Big news on a new product from Voile. Are you sitting down? It’s going to blow you away! Okay, I admit it will probably make you yawn. This may not sound big, or exciting, but it is important; at least it is to fans of the Telemark Tech System who are not a crowd yet, but they are a vocal minority on the net.
New Mid-stiff Spring
Voile is replacing the guts of their Long Throw spring LT to make it stiffer, for faster engagement on the already longer LT spring. Perhaps more importantly, it will be easy to obtain directly from Voile.
It doesn’t sound like much, but it has big implications for the light-is-right telemark aficionados who are enamored with the telemark tech system. Particularly if your foot is men’s 10 or larger (> mondo 28.0), there’s hundreds of you. Perhaps more.
As TTS gained a following it was quickly apparent that longer springs were needed, especially for large sized boots positioned for extra activity. Since Voile was the OEM source for Olympus Mountain Gear, the original TTS binding, they made a longer spring with existing material. A longer standard spring is a softer spring. Most TTS converts said, “meh,” to it. It was too soft.
Voile joins TTS world
Last year Voile finally joined the low-tech side of telemark bindings, introducing their version of a Telemark Tech System. They already provided the springs for the original TTS binding, but as a Voile product, it comes with their ultra low tech binding, the one made for splitboards that is closed manually.
40 years of Telemark bindings
After nearly 40 years Voile is still making telemark bindings and related gear. Part of the reason for that is their philosophy on making gear solid and simple. Theoretically the new LT spring could be used in any of their classic 75mm cable bindings but the driving force was their new TTS binding using Voile’s spartan tech toe originally developed for splitboarders.
It turns out there’s a lot more demand for Voile’s spring cartridges than for their brand of TTS binding. Besides their 75mm cable bindings using these same cartridges, they are also OEM’d by Moonlight in Norway, and Lengel’s OMG. And then there are the do it yourselfers, 2-pin tele geeks. It isn’t really that hard to build a DIY TTS binding. Get a cable kit and pick your toes.
The differences between various brands of 2-pin toes are subtle, but noticeable. For the most part, it boils down to the feel of the toe closure and it’s reliability. Once you’re in, the toe is transparent, a mechanical transfer of power from the boot to the ski. After the toes are pinned down it’s all about cable position and spring rates to define the telemark sensation. That’s why this new LT spring is big news for TTS fans.
A choice is good, three are better
Voile will soon be offering three lengths of cable rods, and three spring cartridges.
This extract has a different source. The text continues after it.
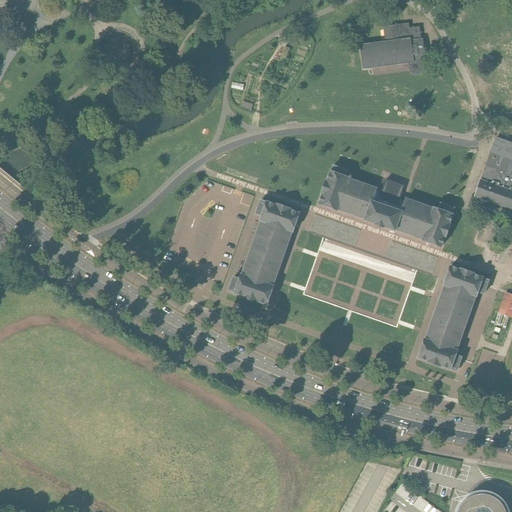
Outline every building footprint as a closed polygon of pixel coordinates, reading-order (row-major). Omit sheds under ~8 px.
[(422,62),(426,62),(422,39),(421,39),(419,27),(409,29),(408,24),(383,27),(385,43),(360,46),(363,71),(409,64),(409,69),(410,72),(411,73),(414,75),(416,75),(418,75),(419,74),(421,73),(422,72),(422,70),(422,67),(422,62)] [(511,210),(511,143),(496,137),(488,162),(483,174),(474,197),(511,210)] [(338,210),(365,220),(364,221),(375,224),(375,226),(384,229),(385,228),(396,232),(396,231),(422,240),(422,241),(424,242),(427,243),(441,248),(445,238),(450,225),(449,225),(453,215),(452,215),(454,209),(441,204),(439,210),(434,208),(433,209),(407,200),(401,198),(404,187),(386,181),(382,191),(376,189),(349,179),(345,177),(347,171),(333,166),(331,172),(330,172),(327,182),(326,181),(321,195),(322,195),(319,205),(332,209),(336,211),(338,211),(338,210)] [(296,228),(443,280),(449,262),(463,267),(462,269),(473,273),(477,261),(452,252),(451,255),(441,252),(426,246),(427,243),(424,242),(423,245),(394,235),(396,232),(385,228),(384,229),(375,226),(375,224),(364,221),(363,224),(334,214),(336,211),(332,209),(330,212),(317,208),(282,196),(279,206),(289,209),(289,208),(302,212),(296,228)] [(261,222),(242,275),(241,275),(239,280),(233,278),(229,291),(235,293),(234,294),(244,297),(244,298),(257,303),(257,302),(267,305),(274,286),(273,286),(292,233),(293,233),(300,214),(290,210),(289,209),(279,206),(277,205),(277,206),(267,202),(267,203),(261,201),(256,214),(262,216),(260,221),(261,222)] [(498,239),(503,240),(507,230),(502,228),(498,239)] [(459,350),(458,350),(476,298),(477,298),(479,293),(485,295),(490,280),(484,278),(475,274),(473,273),(462,269),(460,268),(460,269),(450,266),(443,286),(425,338),(424,338),(417,359),(427,362),(427,363),(441,368),(442,367),(451,371),(451,370),(457,372),(463,357),(457,355),(459,350)] [(498,314),(511,318),(511,317),(511,294),(506,293),(498,314)] [(506,511),(506,510),(504,506),(501,502),(497,498),(493,496),(489,494),(484,494),(479,494),(474,495),(470,497),(466,500),(462,503),(460,507),(458,511),(457,511),(506,511)]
The new, stiffer spring will be used in the long cartridge for guys with bigger feet that need the extra length but don’t want to compromise with a softer spring.
Springs for TTS
|Cartridge Sz.||Length||Wire Diam.||Travel Dist.|
|Small||3.75″ • 95mm||0.098″||43mm|
|Stiff (X2)||3.75″ • 95mm||0.112″||35.6mm|
|LT||4.8″ • 122mm||0.105″||57.5mm|
When you look at Voile’s sizing chart for cable wire size versus boot size there are/were a few holes. With this new stiffer LT spring maybe the resulting combinations will open things up. For instance, Voile’s size chart suggest the LT spring won’t work below mondo size 27, based on using the medium length cable rod. You could get a size smaller with Small cable.
A stiffer long spring is what TTS fans have been clamoring for and it’s finally here. The best part of this news isn’t really the spring itself, but the indication that Voile is taking TTS seriously. After 30 years with Voile Mark Christoferson knows a thing or two about the company and their cagey navigation of the telemark market. They were first to the plate in the 80’s, then downshifted and followed trends with ingenious simplicity. The Switchback is the stellar example of that. To summarize the importance of this new spring, Mark said, “it’s something for us to build upon,” so who knows what might come next.